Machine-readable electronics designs
● ● ●

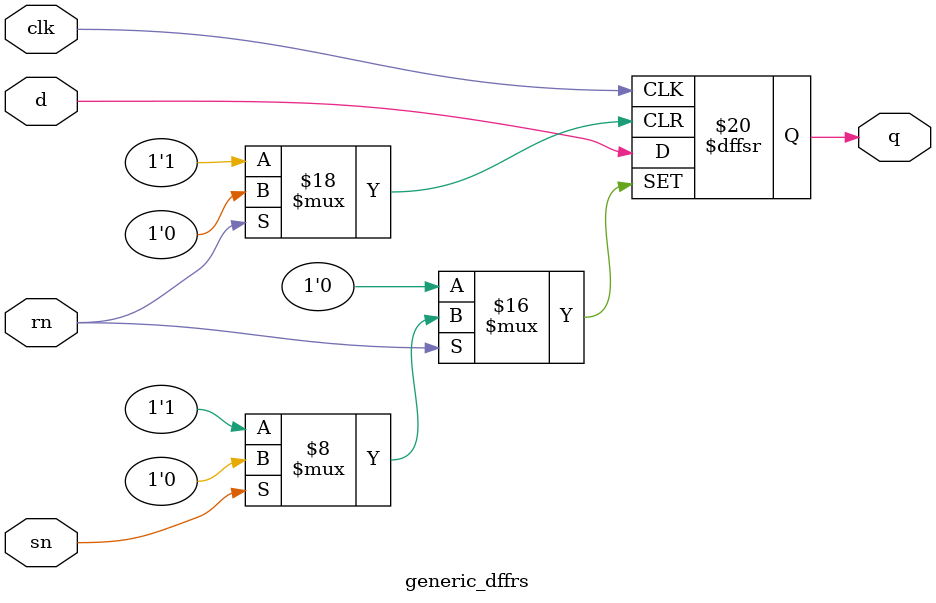
<source format=v>
`ifndef UNIT_DELAY
`define UNIT_DELAY #1
`endif

module generic_lat(input wire d, e, output reg q, qn);
  sky130_fd_sc_hd__dlxbp_1 lat_i (
    .D(d),
    .GATE(e),
    .Q(q),
    .Q_N(qn)
  );
endmodule

module generic_mux2(input wire i0, i1, s0, output wire y);
    assign `UNIT_DELAY y = s0 ? i1 : i0;
endmodule

module generic_mux4(input wire i0, i1, i2, i3, s0, s1, output wire y);
    wire a0 = s0 ? i1 : i0;
    wire a1 = s0 ? i3 : i2;
    assign `UNIT_DELAY y = s1 ? a1 : a0;
endmodule

module generic_mux8(input wire i0, i1, i2, i3, i4, i5, i6, i7, s0, s1, s2, output wire y);
    wire a0 = s0 ? i1 : i0;
    wire a1 = s0 ? i3 : i2;
    wire a2 = s0 ? i5 : i4;
    wire a3 = s0 ? i7 : i6;
    wire b0 = s1 ? a1 : a0;
    wire b1 = s1 ? a3 : a2;
    assign `UNIT_DELAY y = s2 ? b1 : b0;
endmodule

module generic_mux16(input wire i0, i1, i2, i3, i4, i5, i6, i7, i8, i9, i10, i11, i12, i13, i14, i15,
    s0, s1, s2, s3,
    output wire y);
    wire a0, a1;
    generic_mux8 m0(.i0(i0), .i1(i1), .i2(i2), .i3(i3), .i4(i4), .i5(i5), .i6(i6), .i7(i7), .s0(s0), .s1(s1), .s2(s2), .y(a0));
    generic_mux8 m1(.i0(i8), .i1(i9), .i2(i10), .i3(i11), .i4(i12), .i5(i13), .i6(i14), .i7(i15), .s0(s0), .s1(s1), .s2(s2), .y(a1));
    assign `UNIT_DELAY y = s3 ? a1 : a0;
endmodule

module generic_and(input wire a, b, output wire y);
    assign `UNIT_DELAY y = a & b;
endmodule

module generic_buf(input wire a, output wire y);
    assign y = a;
endmodule

module generic_clkbuf(input wire a, output wire y);
    assign y = a;
endmodule

module generic_dff(input clk, d, output reg q);
    always @(posedge clk)
        q <= d;
endmodule

module generic_dffrs(input clk, d, rn, sn, output reg q);
    always @(posedge clk, negedge rn, negedge sn)
        if (!rn)
            q <= 0;
        else if (!sn)
            q <= 1;
        else
            q <= d;
endmodule

</source>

● ● ●

> [Aim of the exercise] Exactly retype each record above, dropping images.

> [Solution to this exercise]
<source format=v>
`ifndef UNIT_DELAY
`define UNIT_DELAY #1
`endif

module generic_lat(input wire d, e, output reg q, qn);
  sky130_fd_sc_hd__dlxbp_1 lat_i (
    .D(d),
    .GATE(e),
    .Q(q),
    .Q_N(qn)
  );
endmodule

module generic_mux2(input wire i0, i1, s0, output wire y);
    assign `UNIT_DELAY y = s0 ? i1 : i0;
endmodule

module generic_mux4(input wire i0, i1, i2, i3, s0, s1, output wire y);
    wire a0 = s0 ? i1 : i0;
    wire a1 = s0 ? i3 : i2;
    assign `UNIT_DELAY y = s1 ? a1 : a0;
endmodule

module generic_mux8(input wire i0, i1, i2, i3, i4, i5, i6, i7, s0, s1, s2, output wire y);
    wire a0 = s0 ? i1 : i0;
    wire a1 = s0 ? i3 : i2;
    wire a2 = s0 ? i5 : i4;
    wire a3 = s0 ? i7 : i6;
    wire b0 = s1 ? a1 : a0;
    wire b1 = s1 ? a3 : a2;
    assign `UNIT_DELAY y = s2 ? b1 : b0;
endmodule

module generic_mux16(input wire i0, i1, i2, i3, i4, i5, i6, i7, i8, i9, i10, i11, i12, i13, i14, i15,
    s0, s1, s2, s3,
    output wire y);
    wire a0, a1;
    generic_mux8 m0(.i0(i0), .i1(i1), .i2(i2), .i3(i3), .i4(i4), .i5(i5), .i6(i6), .i7(i7), .s0(s0), .s1(s1), .s2(s2), .y(a0));
    generic_mux8 m1(.i0(i8), .i1(i9), .i2(i10), .i3(i11), .i4(i12), .i5(i13), .i6(i14), .i7(i15), .s0(s0), .s1(s1), .s2(s2), .y(a1));
    assign `UNIT_DELAY y = s3 ? a1 : a0;
endmodule

module generic_and(input wire a, b, output wire y);
    assign `UNIT_DELAY y = a & b;
endmodule

module generic_buf(input wire a, output wire y);
    assign y = a;
endmodule

module generic_clkbuf(input wire a, output wire y);
    assign y = a;
endmodule

module generic_dff(input clk, d, output reg q);
    always @(posedge clk)
        q <= d;
endmodule

module generic_dffrs(input clk, d, rn, sn, output reg q);
    always @(posedge clk, negedge rn, negedge sn)
        if (!rn)
            q <= 0;
        else if (!sn)
            q <= 1;
        else
            q <= d;
endmodule

</source>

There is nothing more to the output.